** Opening Source material block **

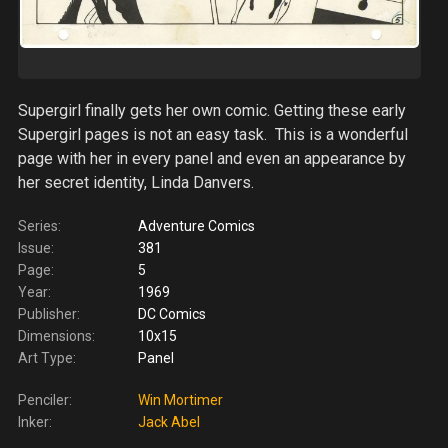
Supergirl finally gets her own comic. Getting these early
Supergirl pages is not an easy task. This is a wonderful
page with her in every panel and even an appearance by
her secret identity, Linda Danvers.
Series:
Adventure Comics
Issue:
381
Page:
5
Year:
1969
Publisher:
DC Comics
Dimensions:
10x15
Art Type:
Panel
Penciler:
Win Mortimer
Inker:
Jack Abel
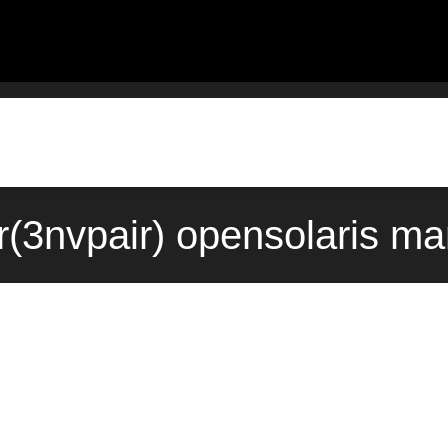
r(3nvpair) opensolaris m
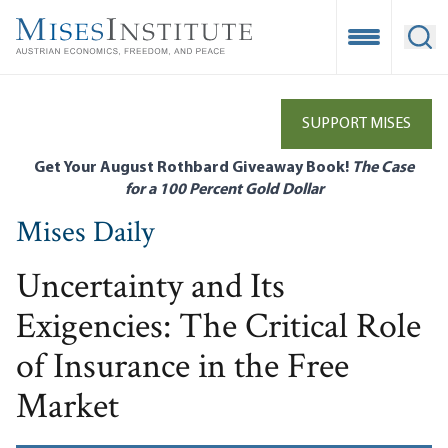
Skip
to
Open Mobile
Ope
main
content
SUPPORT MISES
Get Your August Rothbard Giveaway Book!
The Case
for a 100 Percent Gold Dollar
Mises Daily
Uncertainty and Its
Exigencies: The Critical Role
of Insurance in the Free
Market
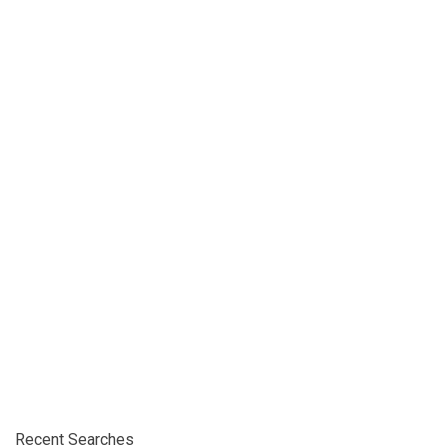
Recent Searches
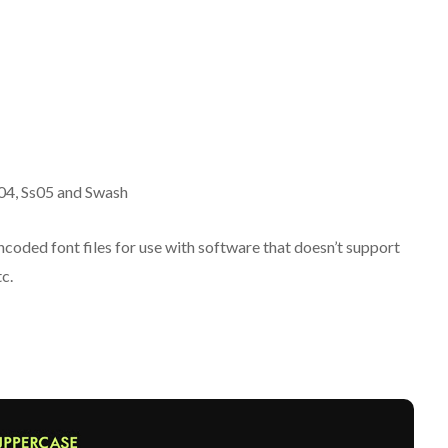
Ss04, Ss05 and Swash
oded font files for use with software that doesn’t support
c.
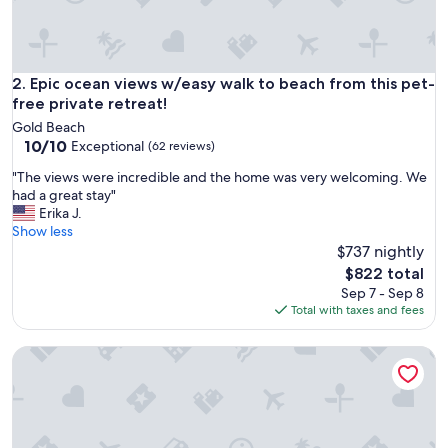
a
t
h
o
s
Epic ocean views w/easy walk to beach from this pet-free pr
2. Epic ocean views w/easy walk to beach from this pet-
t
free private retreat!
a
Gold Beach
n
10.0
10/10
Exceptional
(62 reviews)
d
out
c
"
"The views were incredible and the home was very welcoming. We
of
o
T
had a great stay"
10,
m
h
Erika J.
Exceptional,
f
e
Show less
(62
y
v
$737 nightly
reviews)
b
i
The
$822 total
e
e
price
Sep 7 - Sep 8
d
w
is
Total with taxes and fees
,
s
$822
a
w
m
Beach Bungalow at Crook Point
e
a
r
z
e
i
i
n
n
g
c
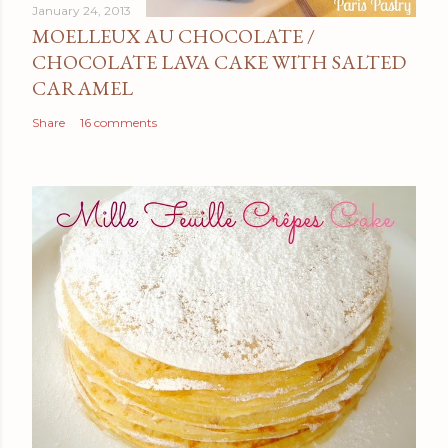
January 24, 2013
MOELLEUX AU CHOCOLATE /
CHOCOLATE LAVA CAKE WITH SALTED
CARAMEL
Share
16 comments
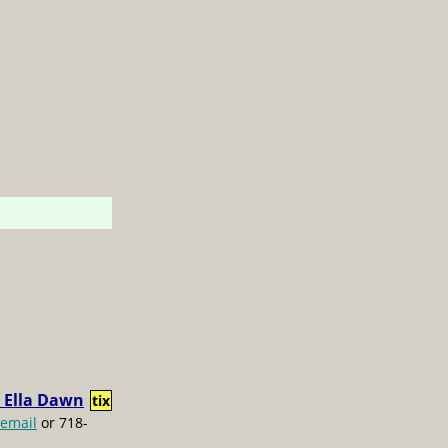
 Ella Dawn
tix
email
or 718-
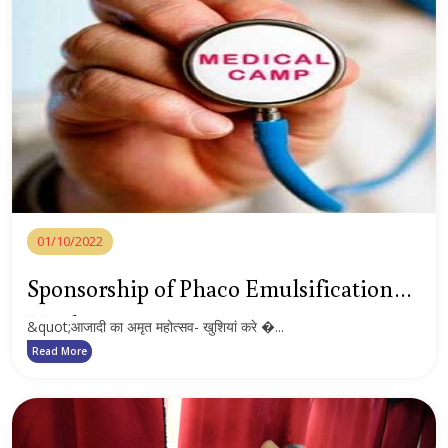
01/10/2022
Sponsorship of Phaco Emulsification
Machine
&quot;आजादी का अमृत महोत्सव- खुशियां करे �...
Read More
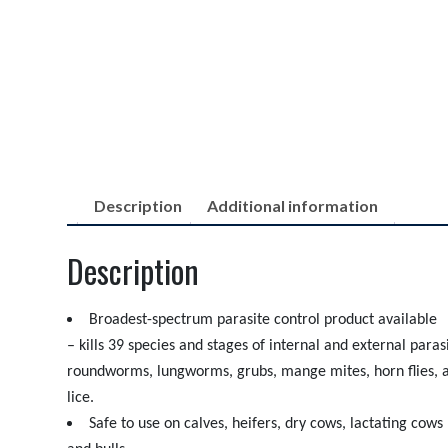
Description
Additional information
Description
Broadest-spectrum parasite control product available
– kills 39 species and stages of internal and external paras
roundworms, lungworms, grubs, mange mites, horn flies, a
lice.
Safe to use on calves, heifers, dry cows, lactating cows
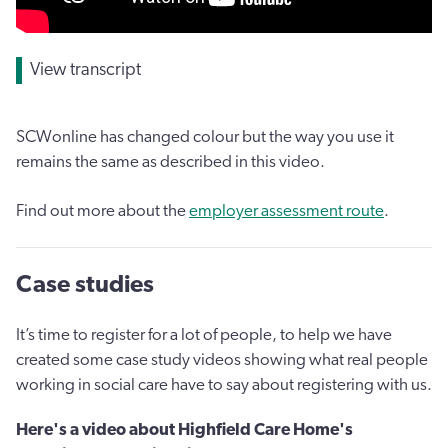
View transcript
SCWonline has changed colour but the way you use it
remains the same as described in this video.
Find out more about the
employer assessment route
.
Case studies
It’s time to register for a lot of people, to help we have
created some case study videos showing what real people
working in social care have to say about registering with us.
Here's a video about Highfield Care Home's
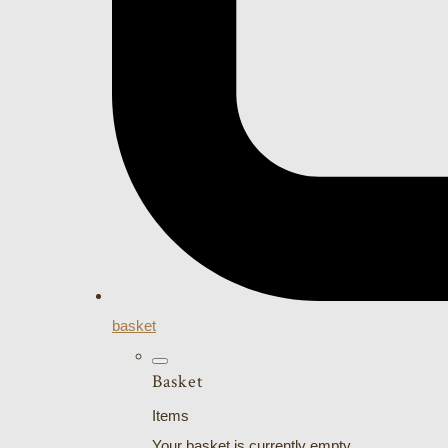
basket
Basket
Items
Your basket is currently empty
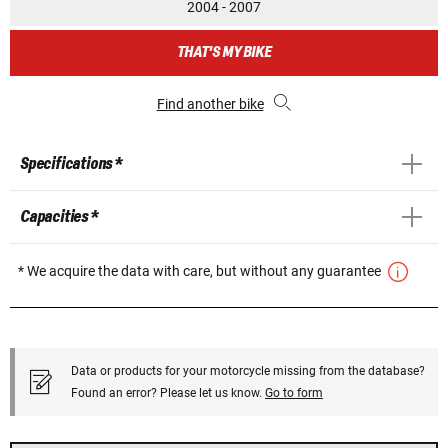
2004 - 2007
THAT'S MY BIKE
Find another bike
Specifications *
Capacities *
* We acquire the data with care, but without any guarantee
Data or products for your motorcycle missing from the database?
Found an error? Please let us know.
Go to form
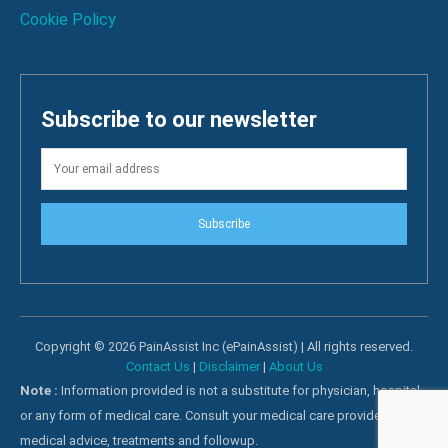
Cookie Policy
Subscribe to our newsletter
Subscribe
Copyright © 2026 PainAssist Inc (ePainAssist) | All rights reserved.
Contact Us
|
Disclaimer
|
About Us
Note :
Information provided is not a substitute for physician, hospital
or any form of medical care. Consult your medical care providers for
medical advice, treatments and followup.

** Closing Source material block **
** Opening Source material block **

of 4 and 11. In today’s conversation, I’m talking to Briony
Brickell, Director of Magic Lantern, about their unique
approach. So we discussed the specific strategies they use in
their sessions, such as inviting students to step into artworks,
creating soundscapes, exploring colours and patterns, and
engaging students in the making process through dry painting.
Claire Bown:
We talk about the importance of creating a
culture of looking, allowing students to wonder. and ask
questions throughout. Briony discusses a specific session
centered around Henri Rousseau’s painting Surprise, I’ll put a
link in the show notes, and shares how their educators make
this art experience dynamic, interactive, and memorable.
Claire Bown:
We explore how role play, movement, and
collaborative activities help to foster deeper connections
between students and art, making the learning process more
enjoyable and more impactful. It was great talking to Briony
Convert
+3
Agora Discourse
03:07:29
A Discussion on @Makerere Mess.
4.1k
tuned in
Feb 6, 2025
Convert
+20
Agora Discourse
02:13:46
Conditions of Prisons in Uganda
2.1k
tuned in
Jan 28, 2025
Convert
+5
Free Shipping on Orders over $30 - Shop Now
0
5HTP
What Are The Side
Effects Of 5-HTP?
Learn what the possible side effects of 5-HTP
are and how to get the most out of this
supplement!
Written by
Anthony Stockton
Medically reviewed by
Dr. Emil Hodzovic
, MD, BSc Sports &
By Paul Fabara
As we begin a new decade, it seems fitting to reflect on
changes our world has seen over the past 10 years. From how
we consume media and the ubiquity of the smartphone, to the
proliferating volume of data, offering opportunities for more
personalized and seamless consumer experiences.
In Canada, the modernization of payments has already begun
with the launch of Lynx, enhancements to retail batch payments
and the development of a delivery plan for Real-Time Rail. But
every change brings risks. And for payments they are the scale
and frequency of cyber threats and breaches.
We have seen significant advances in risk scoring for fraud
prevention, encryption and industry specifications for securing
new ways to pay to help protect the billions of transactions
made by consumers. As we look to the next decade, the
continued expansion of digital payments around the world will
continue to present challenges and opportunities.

** Closing Source material block **

Work item: Please give the number of lines in the entries that contain the word "painting", and nothing besides it.

Response area: 2